The first thing I want to share with you is that I have learned what virtues an audio system needs for the music to sound like real music to me. Since I grew up down South, I’ll start by telling you two things I can live without in an audio system:
Bass below 30 kHz. It’s nice but it creates more problems for me than I want to fool with. Low bass requires more amplifier power, it makes speaker placement and room setup much more difficult, and most of all it makes my wife come down stairs, and say turn that stuff down it’s shaking the whole house.
Spectacular soundstaging. I spent many years trying to get my system image outside the speakers, and have depth that would go way back behind the speakers. Yet, the more I listen to live music, which is more than once a week, the more I have decided that the typical audiophile soundstage distracts me from the music itself. I find a coherent soundstage with good scale much more important.
What I do value is transparency, aliveness, and “Pace, Rhythm, and Timing”. I highly value what I call the “scary real” way Western Electric 300Bs reproduce voices. I also have come to really value speakers that add no warmth of their own, but when it’s there on the recording can reproduce it beautifully. I also value a system’s ability to let the treble sound really pretty. Most of all, the system has to be very listenable. Learning these things has also helped me understand why I like certain equipment and certain ways of reproducing music.
The second thing I have learned is that vinyl is the medium that best allows me to enjoy music. It’s not that I don’t enjoy digital music, I do very much. I have a system upstairs that is digital only. I listen to it when I cook, when I want to hear songs that I don’t have on vinyl, and I often listen to it when other are over and I don’t want to fool with changing records. Still, when I sit down to listen to music I find vinyl much more satisfying and convincing.
Even with vinyl, I have to look for the equipment that can give me the qualities I have mentioned above. So far I have found turntables with magnetic bearings, and low output, low impedance moving coil cartridges, played through a high quality and closely matched step-up transformer produce the sound I enjoy more than any other combination I have tried.
The third thing I have learned is in regard to amplification. After four years I still prefer the sound of the early Wavac 300B stereo amps using Western Electric tubes. Combined with a Shindo preamp they produce a uniquely alive sound. I now use a Shindo Masseto, but even their entry-level Aurieges with its own phono stage is an incredibly lifelike preamp. I should mention that I still have not had a chance to listen to the Shindo 300B amps in my system and would love to.
Over the last four years I have had the privilege to hear some truly great amps and preamps. As I have talked about in the “Two Dilemmas from the Rocky Mountains” Beatnik article, in many systems, these other great amps and preamps may simply be better. For other audiophiles they may simple prefer the sound because they have different priorities than I do.

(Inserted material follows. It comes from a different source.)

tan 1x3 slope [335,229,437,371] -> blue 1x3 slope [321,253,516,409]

While I’m kind of surprised that I’ve stayed with Wavac and Shindo for five years now, it has been a very different story with speakers. Except for the eight years that I lived with Quad 57s, all the speakers I’ve owned have been two-ways. Some of those two-ways have been exceptional. The Audio Note Es are speakers I surely could live with and be very happy, but along came the Ikonoklast Model 3HO, a great little crossover-less speaker. Then came the chance to hear the Teresonic speakers that use the British Lowther drivers. These two speakers set new standards for me in regard to transparency and PRaT.

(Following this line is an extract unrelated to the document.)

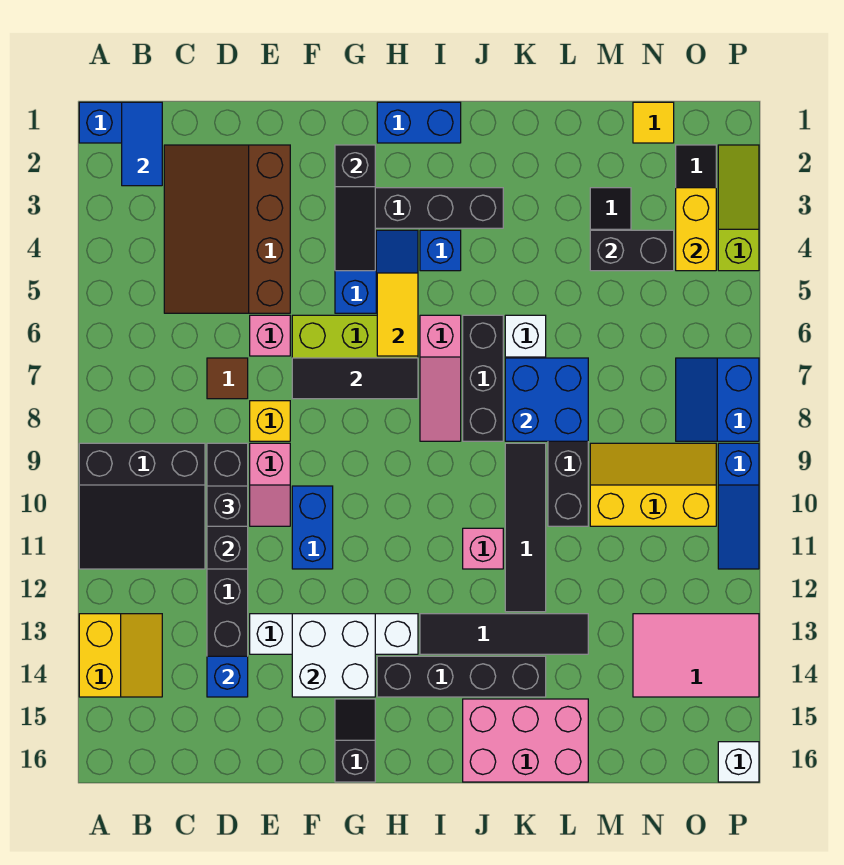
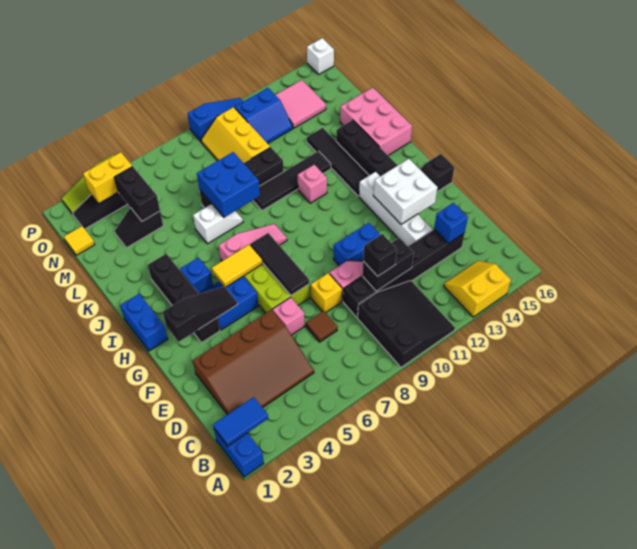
black 1x3 brick [463,315,503,441] -> none
pink 2x3 tile [633,614,759,697] -> pink 2x2 tile [276,80,326,128]
blue 2x2 slope [676,358,759,441] -> blue 2x2 slope moved to [235,88,293,144]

Turns out that the combination the equipment mention in the above paragraphs comes closest so far to giving me the sound I love to listen to most.
The last big thing I’ve learned over the last four years happened in the past twelve months. I have had an opportunity to review some of the newest and best power conditioners on the market. Without a doubt, the new Audience Adept Response T series with the Aura Teflon caps and the Synergistic Research Powercell both set new standards for power conditioning. I have used power conditioning for years but I never dreamed the improvement that these two products made was even possible. In my system the Audience unit with their newest Au24 powerChords just brings all the things I like in my system to a whole new level.
Well I’ll get back with you after the fifth year with Dagogo and let you know if I’ve learned anything else. Until then just keep on boppin’.